## SOURCE MATERIAL
◆ ◆ ◆ ◆ ◆

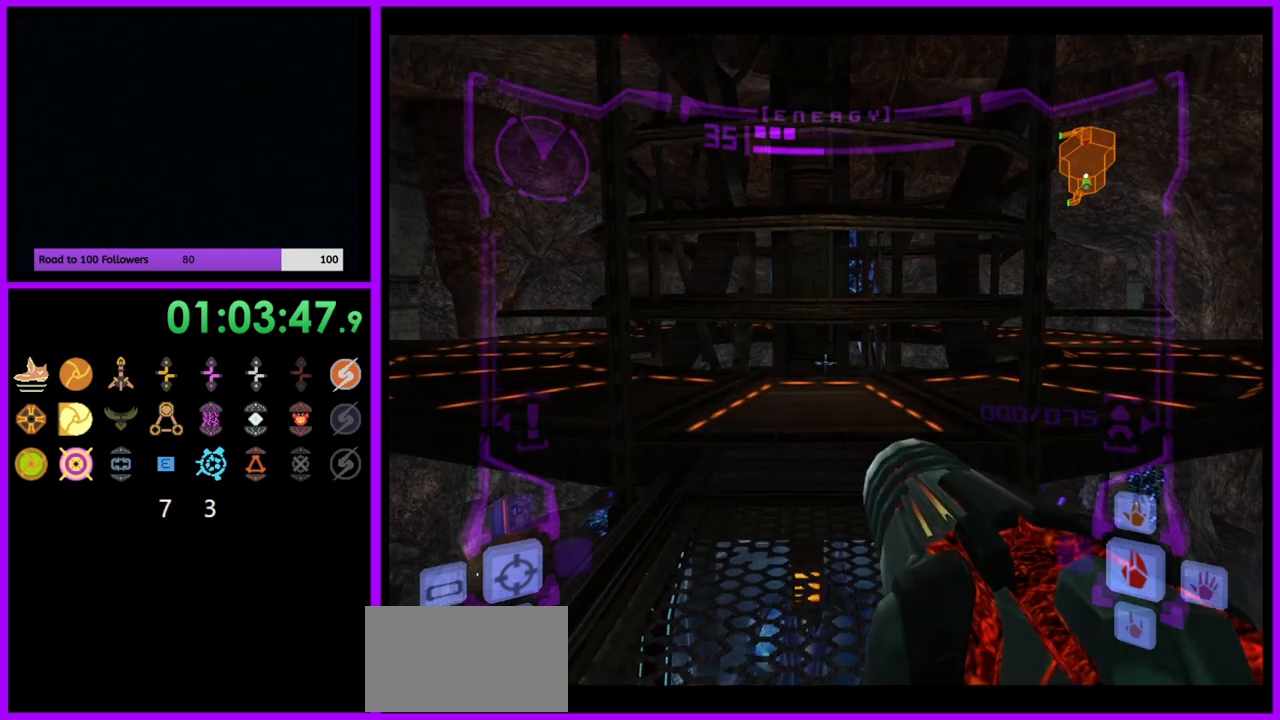
{"buttons": ["L1"], "left_stick": "down", "right_stick": "center", "events": [[150, "left_stick", "up"], [367, "left_stick", "center"], [483, "left_stick", "down"]]}
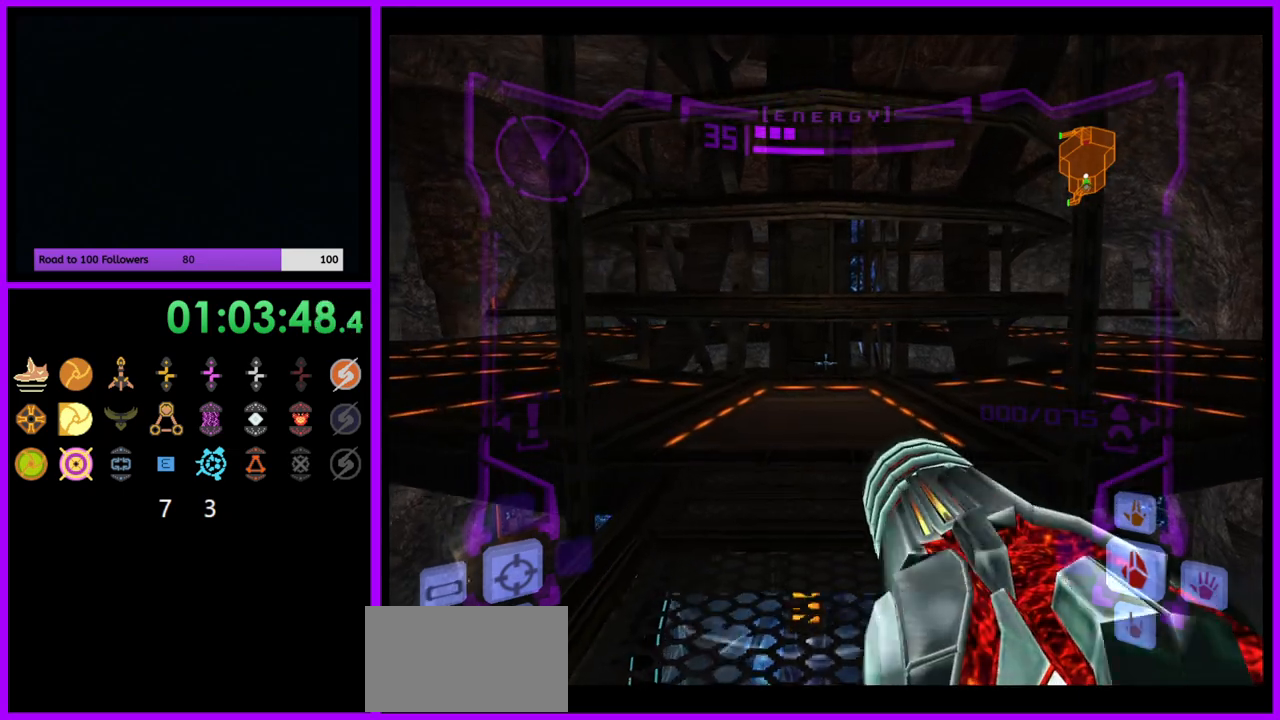
{"buttons": ["L1"], "left_stick": "down", "right_stick": "center", "events": []}
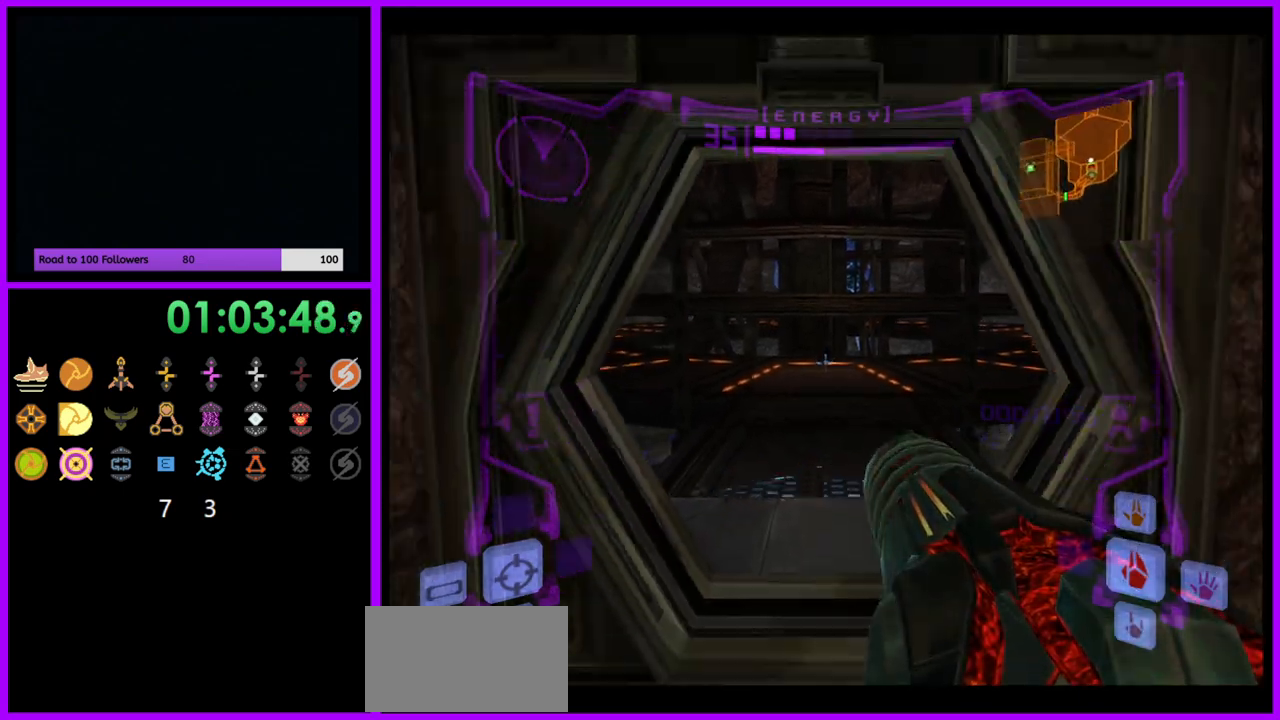
{"buttons": ["L1"], "left_stick": "down", "right_stick": "center", "events": []}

◆ ◆ ◆ ◆ ◆

## ASSIGNMENT
Give back all the material exactly, with no pictures.

## SOLUTION TO THE PROBLEM
{"buttons": ["L1"], "left_stick": "down", "right_stick": "center", "events": [[150, "left_stick", "up"], [367, "left_stick", "center"], [483, "left_stick", "down"]]}
{"buttons": ["L1"], "left_stick": "down", "right_stick": "center", "events": []}
{"buttons": ["L1"], "left_stick": "down", "right_stick": "center", "events": []}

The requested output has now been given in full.